Usually, reactions with hydrogen gas are catalyzed by the platinum metal group, and there is therefore a great interest in finding cheaper alternatives. Cobalt is one of the commonly available transition metals, and cobalt compounds also possess interesting properties that are relevant in catalytic reactions.
The thesis describes two projects, both of which deal with hydrogen gas evolution with in situ cobalt catalysts. In the first project, a homogeneous cobalt catalyst has been formed in situ from cobalt(II) bromide, zinc metal, and a special phosphine ligand. The compound thus formed catalyzes the coupling between alcohols and amines to form the corresponding imines by the liberation of hydrogen gas and water. The mechanism has been investigated with a number of labeled substrates and the catalytically active compound is believed to be a cobalt(I) complex with the particular phosphine ligand. This complex reacts with the alcohol and cleaves off two hydrogen atoms in the same step, releasing the aldehyde and subsequently forming the imine. Hydrogen gas is then liberated from the catalyst and the catalytically active compound is restored.
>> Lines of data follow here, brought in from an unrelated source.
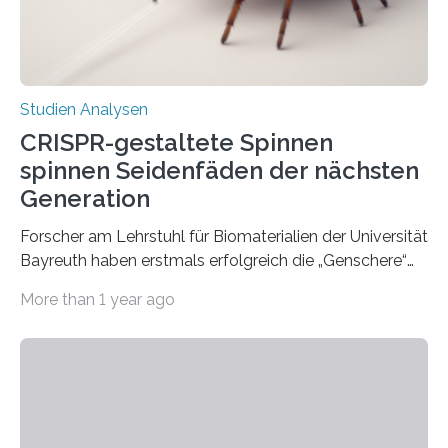
Studien Analysen
CRISPR-gestaltete Spinnen
spinnen Seidenfäden der nächsten
Generation
Forscher am Lehrstuhl für Biomaterialien der Universität
Bayreuth haben erstmals erfolgreich die „Genschere“
CRISPR-Cas9 bei Spinnen eingesetzt. Die Spinnen
More than 1 year ago
produzierten nach der Gen-Editierung rot
fluoreszierende Spinnenseide. Über ihre Ergebnisse
berichten die Forscher im Fachjournal Angewandte
Chemie. What for? Spinnenseide ist eine der
interessantesten Fasern im Bereich der
Materialwissenschaften: Insbesondere ihr Abseilfaden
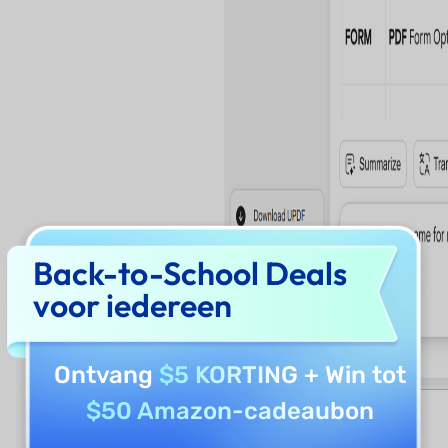
Back-to-School Deals
voor iedereen
Ontvang
$5 KORTING
+ Win tot
$50 Amazon-cadeaubon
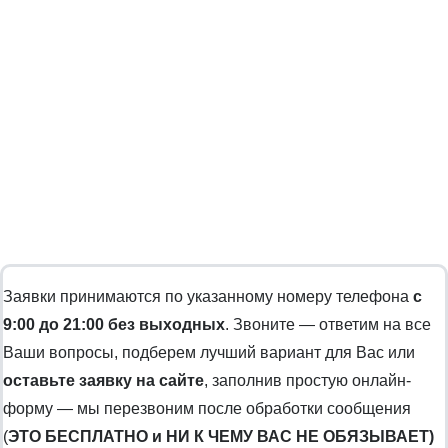
Заявки принимаются по указанному номеру телефона
с
9:00 до 21:00 без выходных
. Звоните — ответим на все
Ваши вопросы, подберем лучший вариант для Вас или
оставьте заявку на сайте
, заполнив простую онлайн-
форму — мы перезвоним после обработки сообщения
(
ЭТО БЕСПЛАТНО и НИ К ЧЕМУ ВАС НЕ ОБЯЗЫВАЕТ)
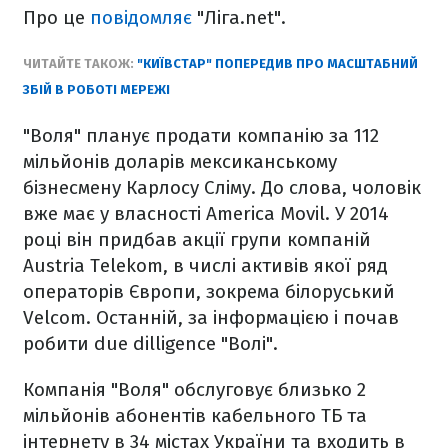
Про це
повідомляє
"Ліга.net".
ЧИТАЙТЕ ТАКОЖ:
"КИЇВСТАР" ПОПЕРЕДИВ ПРО МАСШТАБНИЙ
ЗБІЙ В РОБОТІ МЕРЕЖІ
"Воля" планує продати компанію за 112
мільйонів доларів мексиканському
бізнесмену Карлосу Сліму. До слова, чоловік
вже має у власності America Movil. У 2014
році він придбав акції групи компаній
Austria Telekom, в числі активів якої ряд
операторів Європи, зокрема білоруський
Velcom. Останній, за інформацією і почав
робити due dilligence "Волі".
Компанія "Воля" обслуговує близько 2
мільйонів абонентів кабельного ТБ та
інтернету в 34 містах України та входить в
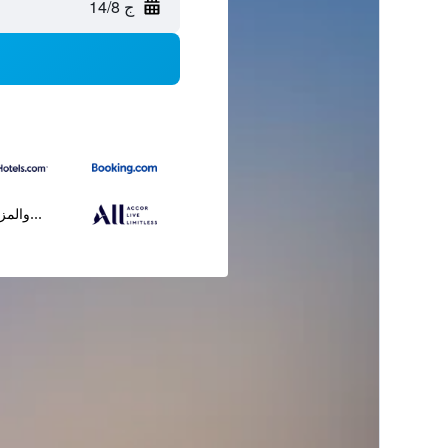
ج 14/8
...والمز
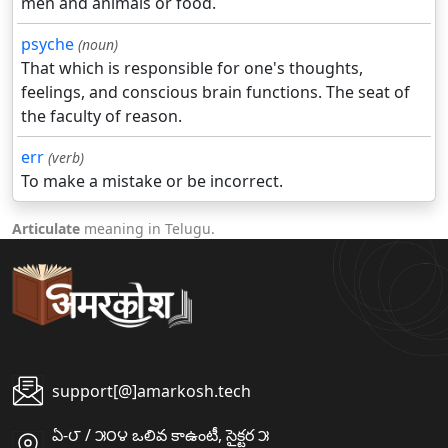
men and animals or food.
psyche
(noun)
That which is responsible for one's thoughts,
feelings, and conscious brain functions. The seat of
the faculty of reason.
err
(verb)
To make a mistake or be incorrect.
Articulate
meaning in Telugu.
support[@]amarkosh.tech
ఏ-౮ / ౫౦౪ ఒలివ కాఉంటీ, సైక్టర ౫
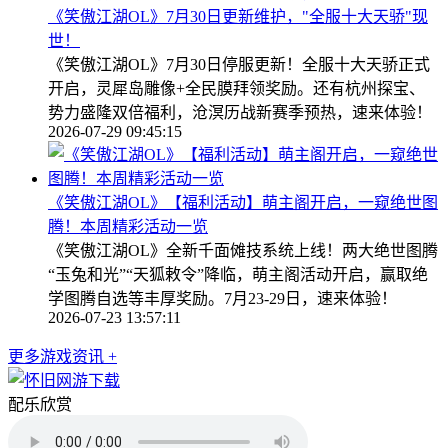
《笑傲江湖OL》7月30日更新维护，"全服十大天骄"现
世！
《笑傲江湖OL》7月30日停服更新！全服十大天骄正式
开启，灵犀岛雕像+全民膜拜领奖励。还有杭州探宝、
势力盛隆双倍福利，沧溟历战新赛季预热，速来体验！
2026-07-29 09:45:15
《笑傲江湖OL》【福利活动】萌主阁开启，一窥绝世图
腾！本周精彩活动一览
《笑傲江湖OL》全新千面傩技系统上线！两大绝世图腾
“玉兔和光”“天狐敕令”降临，萌主阁活动开启，赢取绝
学图腾自选等丰厚奖励。7月23-29日，速来体验！
2026-07-23 13:57:11
更多游戏资讯 +
配乐欣赏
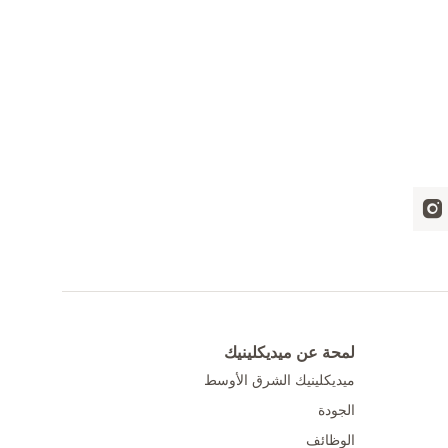
لمحة عن ميديكلينيك
ميديكلينيك الشرق الأوسط
الجودة
الوظائف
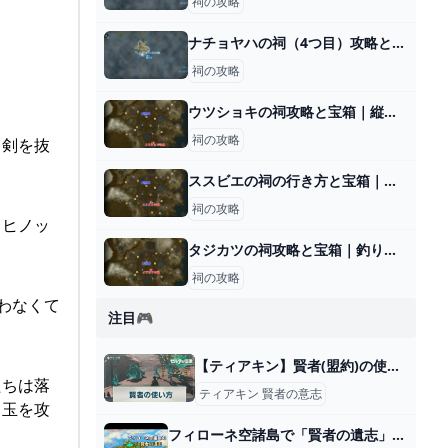
祠の攻略
ナチョヤハの祠（4つ目）攻略と行き方｜戻る力
祠の攻略
ウツショキの祠攻略と宝箱｜縦に横に
祠の攻略
、剣を抜
ススビエの祠の行き方と宝箱｜ラウルの祝福
祠の攻略
、ヒノッ
タジカツの祠攻略と宝箱｜釣り合うかたち
祠の攻略
わなくて
注目🎮
【ティアキン】賢者(盟約)の使い方とおすすめ強化優先度【ゼルダの伝説ティアーズオブザキングダム】 - 神ゲー攻略
たちは落
ティアキン 賢者の意志
目玉を攻
フィローネ空諸島で「賢者の遺志」を簡単にゲットする方法！ #ティアキン #ゼルダの伝説ティアーズオブザキングダム #ブロックゴーレム - YouTube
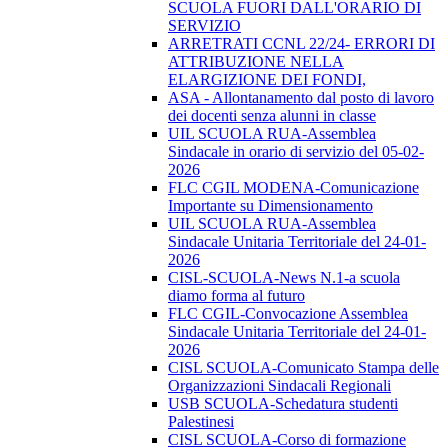
SCUOLA FUORI DALL'ORARIO DI
SERVIZIO
ARRETRATI CCNL 22/24- ERRORI DI
ATTRIBUZIONE NELLA
ELARGIZIONE DEI FONDI,
ASA - Allontanamento dal posto di lavoro
dei docenti senza alunni in classe
UIL SCUOLA RUA-Assemblea
Sindacale in orario di servizio del 05-02-
2026
FLC CGIL MODENA-Comunicazione
Importante su Dimensionamento
UIL SCUOLA RUA-Assemblea
Sindacale Unitaria Territoriale del 24-01-
2026
CISL-SCUOLA-News N.1-a scuola
diamo forma al futuro
FLC CGIL-Convocazione Assemblea
Sindacale Unitaria Territoriale del 24-01-
2026
CISL SCUOLA-Comunicato Stampa delle
Organizzazioni Sindacali Regionali
USB SCUOLA-Schedatura studenti
Palestinesi
CISL SCUOLA-Corso di formazione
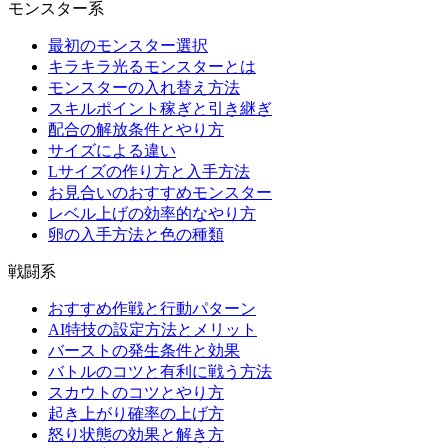
モンスター系
最初のモンスター選択
キラキラ光るモンスターとは
モンスターの入れ替え方法
スキルポイント稼ぎと引き継ぎ
配合の解放条件とやり方
サイズによる違い
Lサイズの作り方と入手方法
お見合いのおすすめモンスター
レベル上げの効率的なやり方
卵の入手方法と色の種類
戦闘系
おすすめ作戦と行動パターン
AI特技の設定方法とメリット
バーストの発生条件と効果
バトルのコツと有利に戦う方法
スカウトのコツとやり方
起き上がり確率の上げ方
怒り状態の効果と解き方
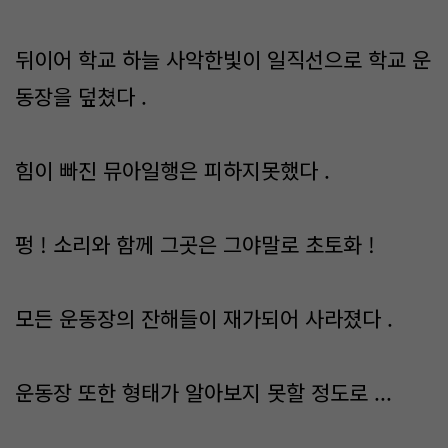
뒤이어 학교 하늘 사악한빛이 일직선으로 학교 운
동장을 덮쳤다 .
힘이 빠진 뮤아일행은 피하지못했다 .
펑 ! 소리와 함께 그곳은 그야말로 초토화 !
모든 운동장의 잔해들이 재가되어 사라졌다 .
운동장 또한 형태가 알아보지 못할 정도로 ...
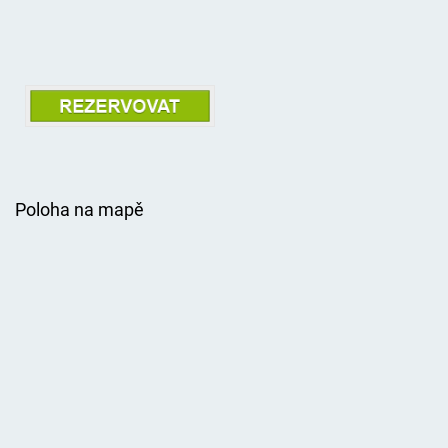
Poloha na mapě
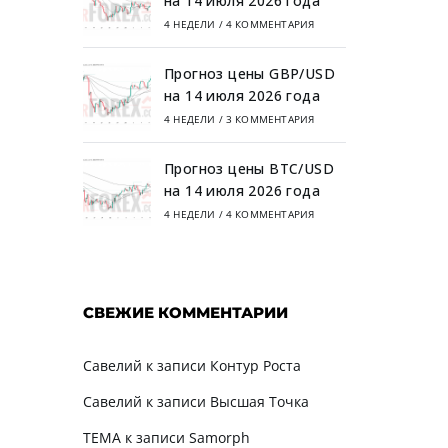
на 14 июля 2026 года
4 НЕДЕЛИ
/
4 КОММЕНТАРИЯ
Прогноз цены GBP/USD
на 14 июля 2026 года
4 НЕДЕЛИ
/
3 КОММЕНТАРИЯ
Прогноз цены BTC/USD
на 14 июля 2026 года
4 НЕДЕЛИ
/
4 КОММЕНТАРИЯ
СВЕЖИЕ КОММЕНТАРИИ
Савелий
к записи
Контур Роста
Савелий
к записи
Высшая Точка
TEMA
к записи
Samorph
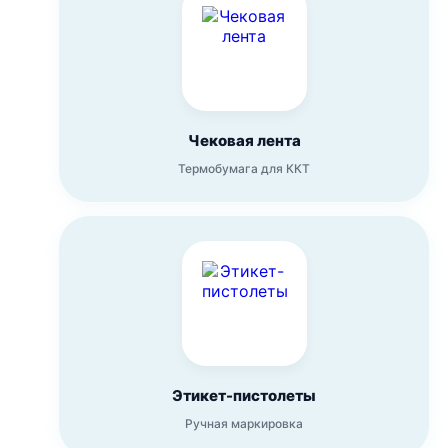
Чековая лента
Термобумага для ККТ
Этикет-пистолеты
Ручная маркировка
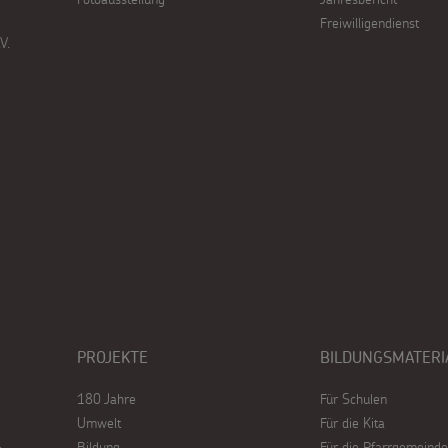
Freiwilligendienst
V.
PROJEKTE
BILDUNGSMATERI
180 Jahre
Für Schulen
Umwelt
Für die Kita
Bildung
Für die Pfarrgemeinde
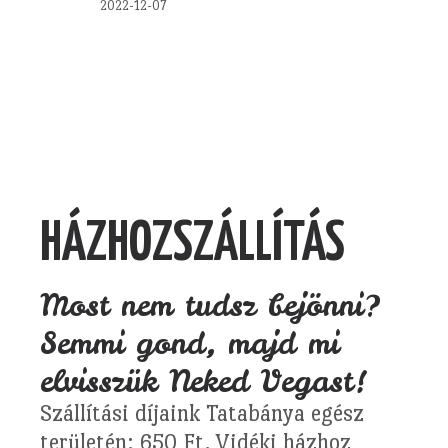
2022-12-07
HÁZHOZSZÁLLÍTÁS
Most nem tudsz bejönni?
Semmi gond, majd mi
elvisszük Neked Vegast!
Szállítási díjaink Tatabánya egész
területén: 650 Ft. Vidéki házhoz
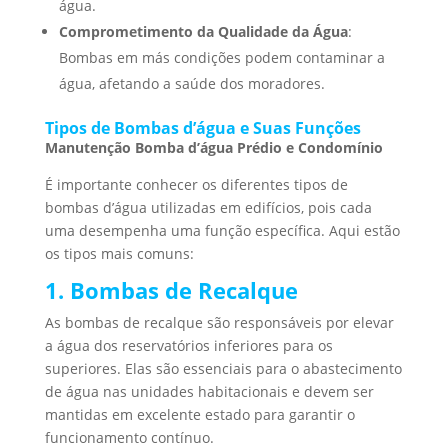
água.
Comprometimento da Qualidade da Água
:
Bombas em más condições podem contaminar a
água, afetando a saúde dos moradores.
Tipos de Bombas d’água e Suas Funções
Manutenção Bomba d’água Prédio e Condomínio
É importante conhecer os diferentes tipos de
bombas d’água utilizadas em edifícios, pois cada
uma desempenha uma função específica. Aqui estão
os tipos mais comuns:
1. Bombas de Recalque
As bombas de recalque são responsáveis por elevar
a água dos reservatórios inferiores para os
superiores. Elas são essenciais para o abastecimento
de água nas unidades habitacionais e devem ser
mantidas em excelente estado para garantir o
funcionamento contínuo.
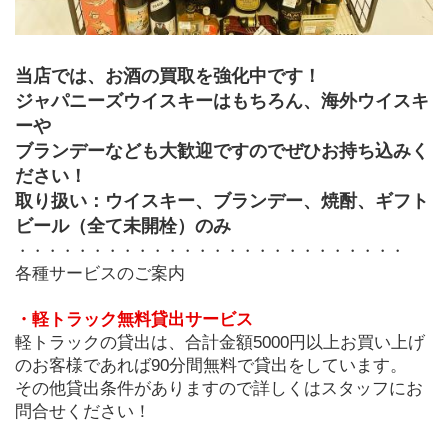
当店では、お酒の買取を強化中です！
ジャパニーズウイスキーはもちろん、海外ウイスキ
ーや
ブランデーなども大歓迎ですのでぜひお持ち込みく
ださい！
取り扱い：ウイスキー、ブランデー、焼酎、ギフト
ビール（全て未開栓）のみ
・・・・・・・・・・・・・・・・・・・・・・・・・・
各種サービスのご案内
・軽トラック無料貸出サービス
軽トラックの貸出は、合計金額5000円以上お買い上げ
のお客様であれば90分間無料で貸出をしています。
その他貸出条件がありますので詳しくはスタッフにお
問合せください！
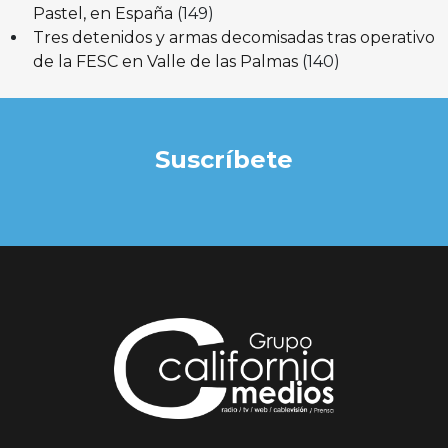
Pastel, en España
(149)
Tres detenidos y armas decomisadas tras operativo
de la FESC en Valle de las Palmas
(140)
Suscríbete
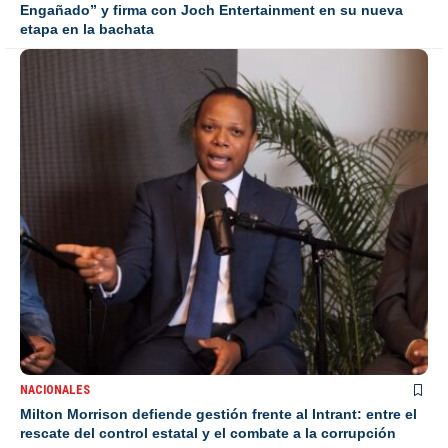
Engañado” y firma con Joch Entertainment en su nueva
etapa en la bachata
NACIONALES
Milton Morrison defiende gestión frente al Intrant: entre el
rescate del control estatal y el combate a la corrupción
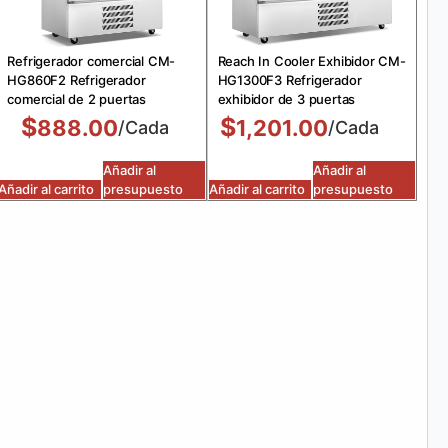
Refrigerador comercial CM-
Reach In Cooler Exhibidor CM-
HG860F2 Refrigerador
HG1300F3 Refrigerador
comercial de 2 puertas
exhibidor de 3 puertas
$
$
888.00
1,201.00
/Cada
/Cada
Añadir al
Añadir al
Añadir al carrito
presupuesto
Añadir al carrito
presupuesto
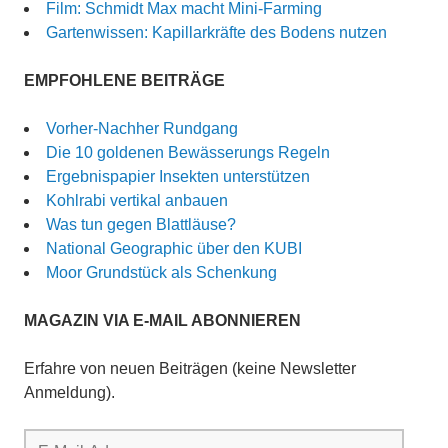
Film: Schmidt Max macht Mini-Farming
Gartenwissen: Kapillarkräfte des Bodens nutzen
EMPFOHLENE BEITRÄGE
Vorher-Nachher Rundgang
Die 10 goldenen Bewässerungs Regeln
Ergebnispapier Insekten unterstützen
Kohlrabi vertikal anbauen
Was tun gegen Blattläuse?
National Geographic über den KUBI
Moor Grundstück als Schenkung
MAGAZIN VIA E-MAIL ABONNIEREN
Erfahre von neuen Beiträgen (keine Newsletter
Anmeldung).
E-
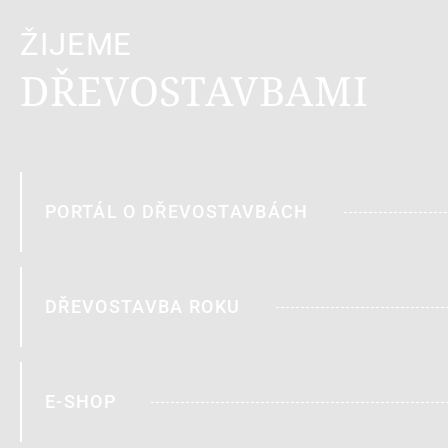
ŽIJEME
DŘEVOSTAVBAMI
PORTÁL O DŘEVOSTAVBÁCH
DŘEVOSTAVBA ROKU
E-SHOP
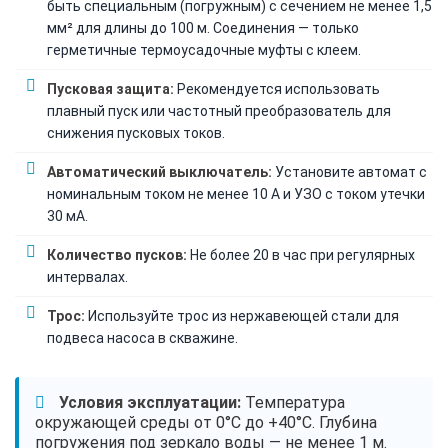
быть специальным (погружным) с сечением не менее 1,5
мм² для длины до 100 м. Соединения — только
герметичные термоусадочные муфты с клеем.
Пусковая защита:
Рекомендуется использовать
плавный пуск или частотный преобразователь для
снижения пусковых токов.
Автоматический выключатель:
Установите автомат с
номинальным током не менее 10 А и УЗО с током утечки
30 мА.
Количество пусков:
Не более 20 в час при регулярных
интервалах.
Трос:
Используйте трос из нержавеющей стали для
подвеса насоса в скважине.
Условия эксплуатации:
Температура
окружающей среды от 0°C до +40°C. Глубина
погружения под зеркало воды — не менее 1 м.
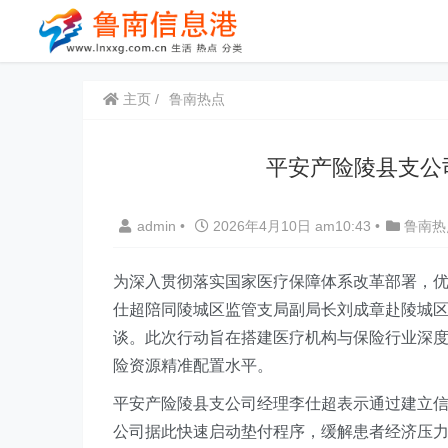
主页
鲁南热点
平安产险陵县支公
admin
•
2026年4月10日 am10:43
•
鲁南热
为深入贯彻落实国家医疗保障体系改革部署，
仕超陪同陵城区监管支局副局长刘成章赴陵城
谈。此次行动旨在搭建医疗机构与保险行业深度
险资源精准配置水平。
平安产险陵县支公司经理李仕超表示通过建立
公司据此快速启动垫付程序，缓解患者经济压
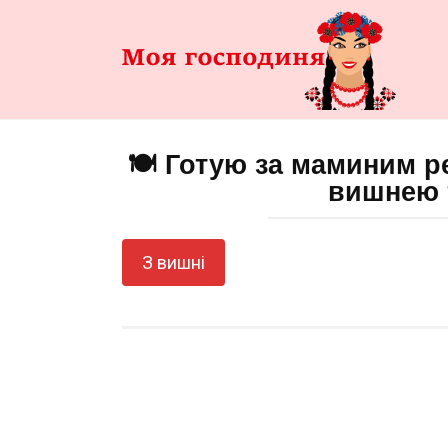
Перейти
до
змісту
🍽️ Готую за маминим р
вишнею 
З вишні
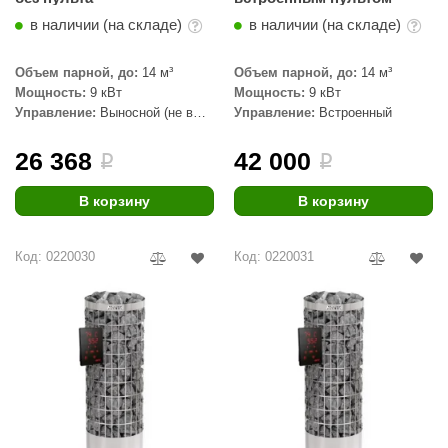
в наличии (на складе)
в наличии (на складе)
Объем парной, до:
14 м³
Объем парной, до:
14 м³
Мощность:
9 кВт
Мощность:
9 кВт
Управление:
Выносной (не в
Управление:
Встроенный
комплекте)
26 368
42 000
i
i
В корзину
В корзину
Код: 0220030
Код: 0220031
In the second project, dicobalt octacarbonyl has been heated, thereby decomposing into cobalt nanoparticles. These particles catalyze the coupling between two amines by releasing hydrogen gas and ammonia, thereby again forming imines as the product. The coupling can take place both between two different amines and as a self-coupling of a single amine. The nanoparticles have been characterized microscopically and they were found to have a narrow distribution with an average diameter of 2 nm. The heterogeneous cobalt catalyst can be isolated from the amine coupling and reused in a new reaction. In summary, in this project an in situformed cobalt catalyst was developed from the cobalt carbonyl complex and trioctylphosphine oxide, for the acceptorless dehydrogenation of amines into imines.
Multiple reactions submitted to the same temperature were run on Radleys carousel connected to the Schlenk line, in order to perform efficiently the largest number of tests under the same conditions.